◆ Page extract
Thursday, May 16, 2013

199. Love God Above All. Your Self Comes Second.

And this is not in anyway a selfish way. There's a difference between loving yourself and being selfish, there may be a thin line, but you don't interchange it. You've heard it a lot of times -- you can't give what you don't have. This is one important basic ingredient of whatever kind of relationship one ought to enter. Loving yourself is a key to a lot of things because once you start loving yourself, where you are, where you stand, you understand the entirety of who you are, you accept it, you understand, you learn how to assess, you appreciate. 

And this is another cross/re-post from my daily dose of Thought Catalog.


Someone is going to touch your hand in a dark movie theater where a scary movie is playing but you can’t remember a single thing that happened in the story because you are too busy concentrating on your own breath and how close this person is to your body. They are going to reach out and touch you and it is going to feel like a thousand needles pushing into your skin at once, the kind of pain which is as much a thrill as it is an object of fear. You are going to forget how to breathe, how to look normal, how to pretend to be the person you were only a few seconds ago. And it will be good, but it won’t be love.
I dated a guy for a time who was very nice. We’re used to the descriptor “nice” as having become almost a euphemism, something we say about people for whom there is not much else positive to say. But he was kind, and loving, and thoughtful, and all of the things which actually mean nice in practice. He told me such wonderful things about me. He remembered special dates, and made efforts. And though I was objectively a very happy person, all of his gestures kind of washed over me in a frothy wave of insecurity and suspicion. There was a part of my brain — a significant part, even — which did not believe that I was worthy of that kind of affection. So when he touched my hand in that movie theater, and the prickly excitement of finally feeling something numbed out my whole body, it was only a matter of minutes before I began unpleasantly feeling myself again.
And myself was not good. I was unmotivated, unable to find a foothold of pride in my rocky slope of young adulthood. It seemed like I couldn’t finish anything I started, that I was wasting every bit of potential the world had seen fit to give me and certainly didn’t deserve the attentions of someone infinitely more successful and worthy than I was. What would I say when I met someone’s parents? “Oh, hello, I am working a terrible job and I don’t know when I’ll finish my degree or what I will do with it when I finish. I can’t keep my room clean and my car is always just a few precious seconds away from empty when I pull into the gas station. I am ugly, but mostly because I can’t find the motivation to really take care of myself. I don’t like what I see in the mirror.” You can’t say these things, even when they are all you feel.
He really did care about me, I think. He was able to navigate around all of the downsides of my personality I presented him with. I would tell him I had no direction, he would say I was finding myself. I would say that I ate badly, he would tell me I was listening to my body. And if he were talking about someone else that I actually enjoyed the company of, I might have believed his assessment of my life. But as it stood, I disliked myself deeply and could only find faults in the person I was becoming. I had no respect for myself and, because he chose to love me anyway, I lost respect for him.
We often present the idea of relationships in terms of two halves coming together to make a whole. But I think a much more apt description would be a venn diagram: two complete circles overlapping and making something even more impressive in the middle. They still retain their individual wholeness, but they share things that neither would be capable of creating on their own. You cannot come to someone else as a puzzle with a few crucial pieces missing and expect that they will fill it over with whatever spares they happen to have around. Because we are not mechanics. We are not here to fix someone’s own view of themselves, and convince them that what we see is what is real. Self-love is a complex journey requiring of just as much time and effort and attention as the love we give to someone else, and it isn’t something that we will magically find when someone just good-looking enough tells us that we should feel it.

◆ Information
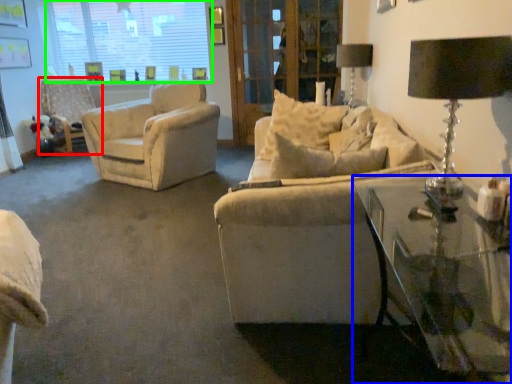
Question: Which object is positioned closest to chair (highlighted by a red box)? Select from table (highlighted by a blue box) and window (highlighted by a green box).

Choices:
 (A) table
 (B) window

Answer: (B)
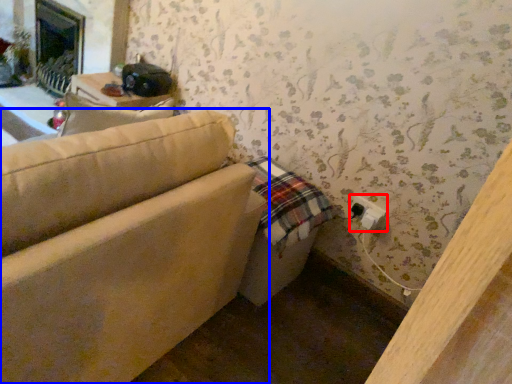
Question: Which object is further to the camera taking this photo, electric outlet (highlighted by a red box) or studio couch (highlighted by a blue box)?

Choices:
 (A) electric outlet
 (B) studio couch

Answer: (A)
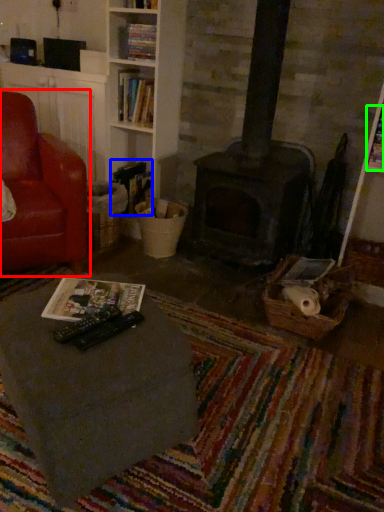
Question: Which object is the closest to the chair (highlighted by a red box)? Choose among these: book (highlighted by a blue box) or magazine (highlighted by a green box).

Choices:
 (A) book
 (B) magazine

Answer: (A)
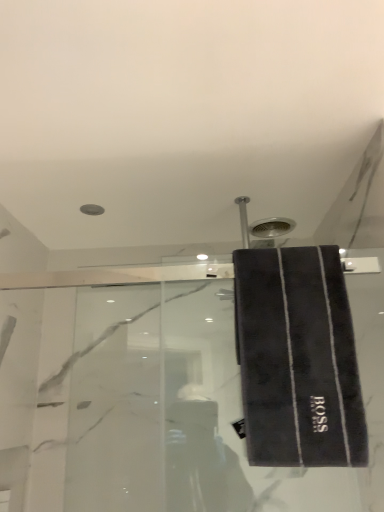
Looking at this image, measure the distance between dark gray plush towel at upper right and camera.

dark gray plush towel at upper right is 32.59 inches away from camera.

The width and height of the screenshot is (384, 512). What do you see at coordinates (298, 359) in the screenshot?
I see `dark gray plush towel at upper right` at bounding box center [298, 359].

I want to click on dark gray plush towel at upper right, so click(x=298, y=359).

Image resolution: width=384 pixels, height=512 pixels. Find the location of `dark gray plush towel at upper right`. dark gray plush towel at upper right is located at coordinates (298, 359).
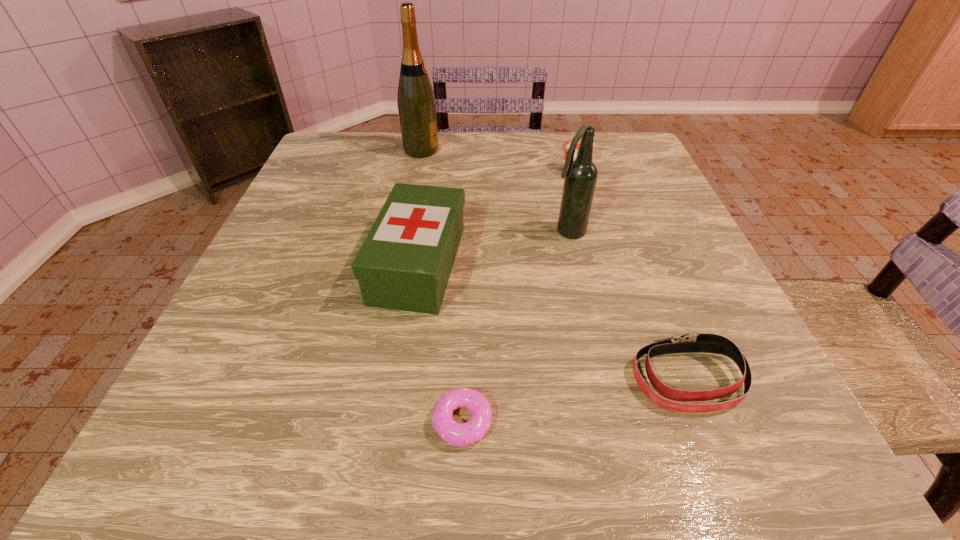
This screenshot has height=540, width=960. I want to click on free space between the second shortest object and the doughnut, so click(x=575, y=400).

This screenshot has height=540, width=960. Identify the location of free space between the first-aid kit and the fifth shortest object. click(493, 248).

Where is `free space between the second shortest object and the farthest object`? This screenshot has height=540, width=960. free space between the second shortest object and the farthest object is located at coordinates (555, 265).

This screenshot has height=540, width=960. Find the location of `vacant space that is in between the first-aid kit and the fifth nearest object`. vacant space that is in between the first-aid kit and the fifth nearest object is located at coordinates (497, 217).

I want to click on free space between the shortest object and the dog collar, so click(575, 400).

The height and width of the screenshot is (540, 960). I want to click on free space between the fifth shortest object and the first-aid kit, so click(x=493, y=248).

In order to click on object identified as the third closest to the shortest object in this screenshot , I will do `click(581, 174)`.

This screenshot has height=540, width=960. I want to click on object that is the third closest to the dog collar, so click(x=405, y=261).

Find the location of a particular element. The width and height of the screenshot is (960, 540). free space that satisfies the following two spatial constraints: 1. on the front-facing side of the tallest object; 2. on the right side of the shortest object is located at coordinates (368, 421).

This screenshot has height=540, width=960. What are the coordinates of `free space that satisfies the following two spatial constraints: 1. on the back side of the beer bottle; 2. on the front-facing side of the tallest object` in the screenshot? It's located at (549, 150).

◆ Explore the material
A. In the blog post on self-love, can you swap "movie theater" for "cinema" and write out the part that opens with the words containing "I dated a guy" and closes with "feeling myself again."?
B. Can you reproduce, word for word, the part of the records that opens with the line containing "coordinates (555, 265)." and closes with the line containing "so click(x=405, y=261)."?

◆ Solution list
A.
I dated a guy for a time who was very nice. We’re used to the descriptor “nice” as having become almost a euphemism, something we say about people for whom there is not much else positive to say. But he was kind, and loving, and thoughtful, and all of the things which actually mean nice in practice. He told me such wonderful things about me. He remembered special dates, and made efforts. And though I was objectively a very happy person, all of his gestures kind of washed over me in a frothy wave of insecurity and suspicion. There was a part of my brain — a significant part, even — which did not believe that I was worthy of that kind of affection. So when he touched my hand in that cinema, and the prickly excitement of finally feeling something numbed out my whole body, it was only a matter of minutes before I began unpleasantly feeling myself again.

B.
Where is `free space between the second shortest object and the farthest object`? This screenshot has height=540, width=960. free space between the second shortest object and the farthest object is located at coordinates (555, 265).

This screenshot has height=540, width=960. Find the location of `vacant space that is in between the first-aid kit and the fifth nearest object`. vacant space that is in between the first-aid kit and the fifth nearest object is located at coordinates (497, 217).

I want to click on free space between the shortest object and the dog collar, so click(575, 400).

The height and width of the screenshot is (540, 960). I want to click on free space between the fifth shortest object and the first-aid kit, so click(x=493, y=248).

In order to click on object identified as the third closest to the shortest object in this screenshot , I will do `click(581, 174)`.

This screenshot has height=540, width=960. I want to click on object that is the third closest to the dog collar, so click(x=405, y=261).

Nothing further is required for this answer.